• _Provided information_
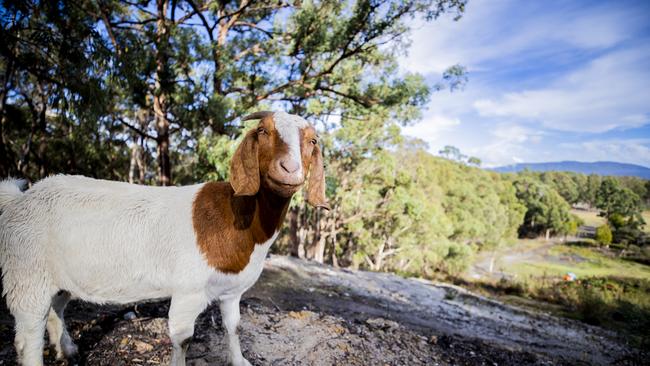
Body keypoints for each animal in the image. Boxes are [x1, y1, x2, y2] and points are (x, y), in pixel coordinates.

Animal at [0, 111, 326, 366]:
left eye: (312, 141)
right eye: (263, 131)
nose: (290, 170)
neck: (239, 215)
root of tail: (21, 198)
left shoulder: (232, 290)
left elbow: (233, 327)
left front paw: (239, 360)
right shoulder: (188, 290)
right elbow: (183, 339)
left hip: (59, 276)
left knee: (55, 309)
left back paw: (67, 350)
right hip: (26, 274)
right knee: (28, 334)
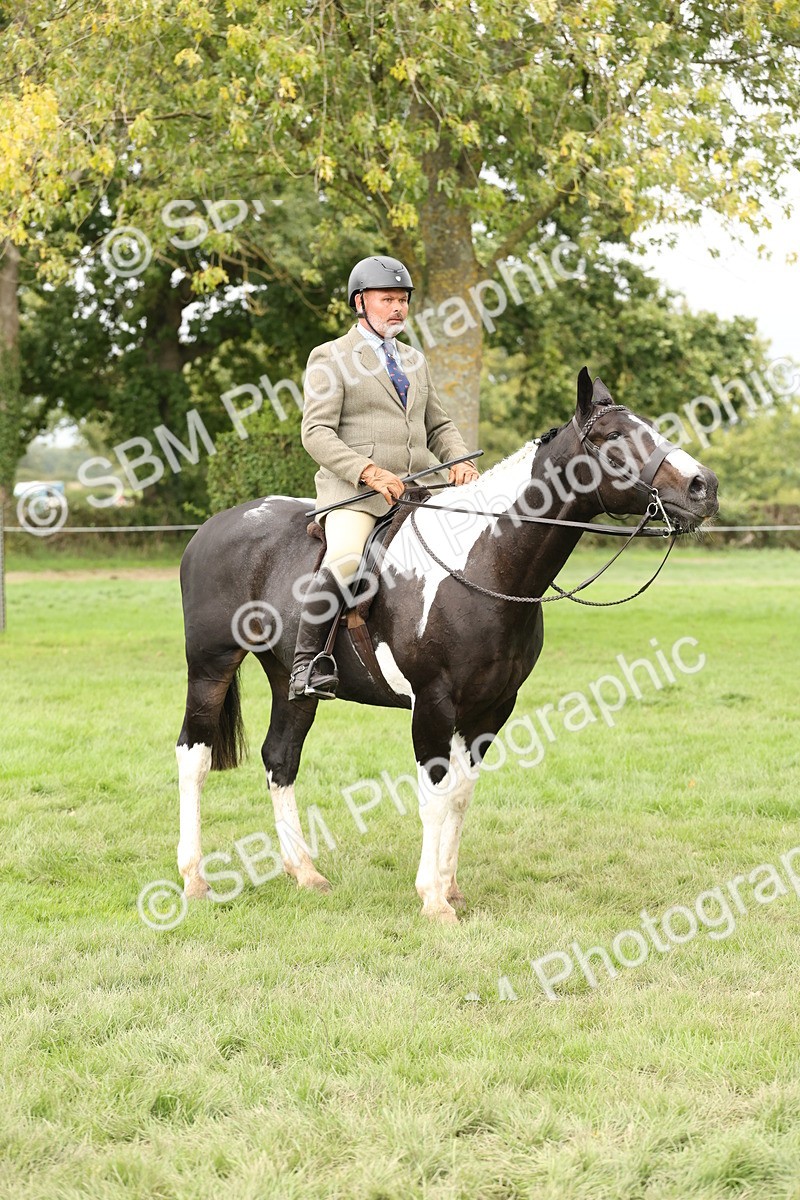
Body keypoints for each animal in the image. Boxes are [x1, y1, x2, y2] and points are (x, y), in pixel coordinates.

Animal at [175, 368, 718, 923]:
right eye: (612, 437)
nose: (705, 487)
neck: (483, 560)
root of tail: (214, 527)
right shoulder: (433, 704)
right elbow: (434, 795)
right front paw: (433, 900)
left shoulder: (491, 708)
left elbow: (460, 794)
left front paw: (450, 887)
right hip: (211, 667)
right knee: (193, 758)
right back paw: (195, 879)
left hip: (291, 681)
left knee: (280, 759)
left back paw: (305, 872)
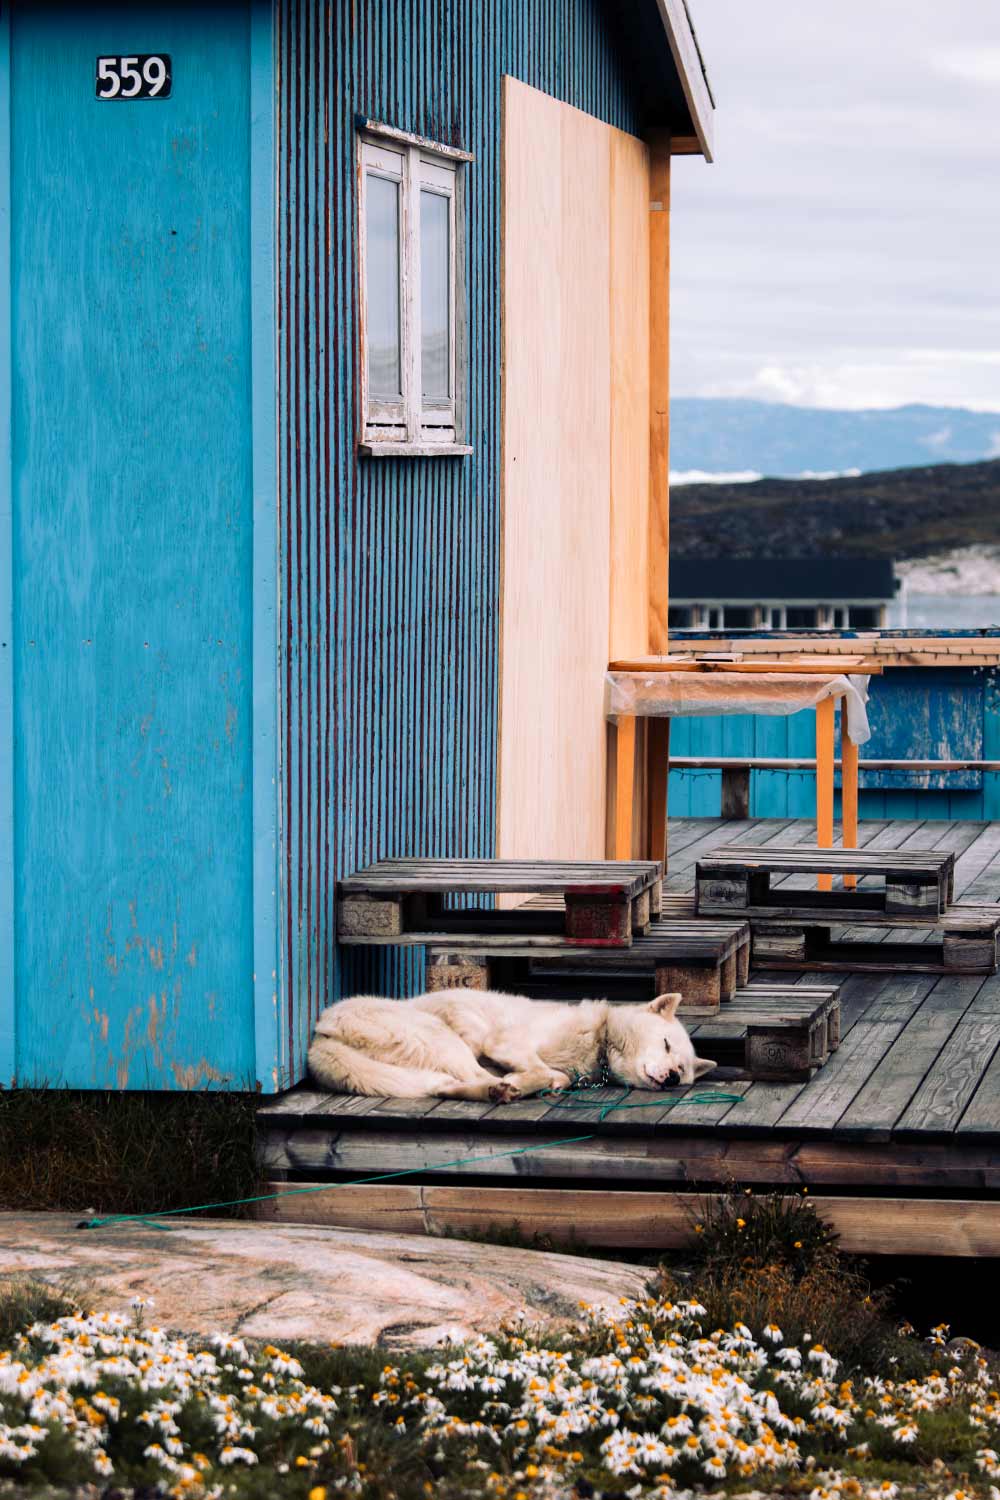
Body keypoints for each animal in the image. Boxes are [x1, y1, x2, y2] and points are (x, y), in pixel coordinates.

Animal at [308, 990, 716, 1110]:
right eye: (665, 1044)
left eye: (682, 1069)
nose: (672, 1077)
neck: (598, 1041)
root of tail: (321, 1035)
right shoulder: (505, 1044)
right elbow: (544, 1069)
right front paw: (528, 1080)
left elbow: (556, 1075)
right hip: (439, 1036)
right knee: (468, 1073)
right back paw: (503, 1087)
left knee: (445, 1086)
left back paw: (496, 1089)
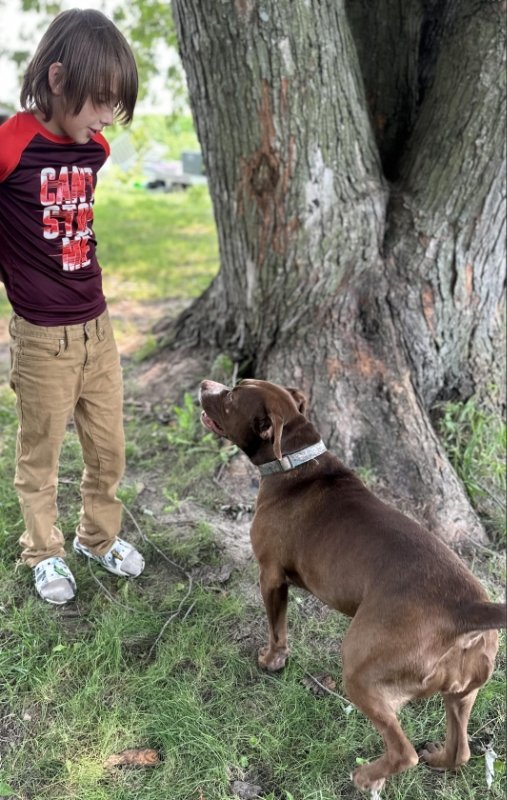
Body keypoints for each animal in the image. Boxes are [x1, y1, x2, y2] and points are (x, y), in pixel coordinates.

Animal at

• _What the task requires_
Pull together all lines from the data that mention the word "shoulder".

• _Exercise response_
left shoulder: (232, 290)
right shoulder: (188, 290)
right shoulder: (433, 704)
left shoulder: (491, 708)
right shoulder: (505, 1044)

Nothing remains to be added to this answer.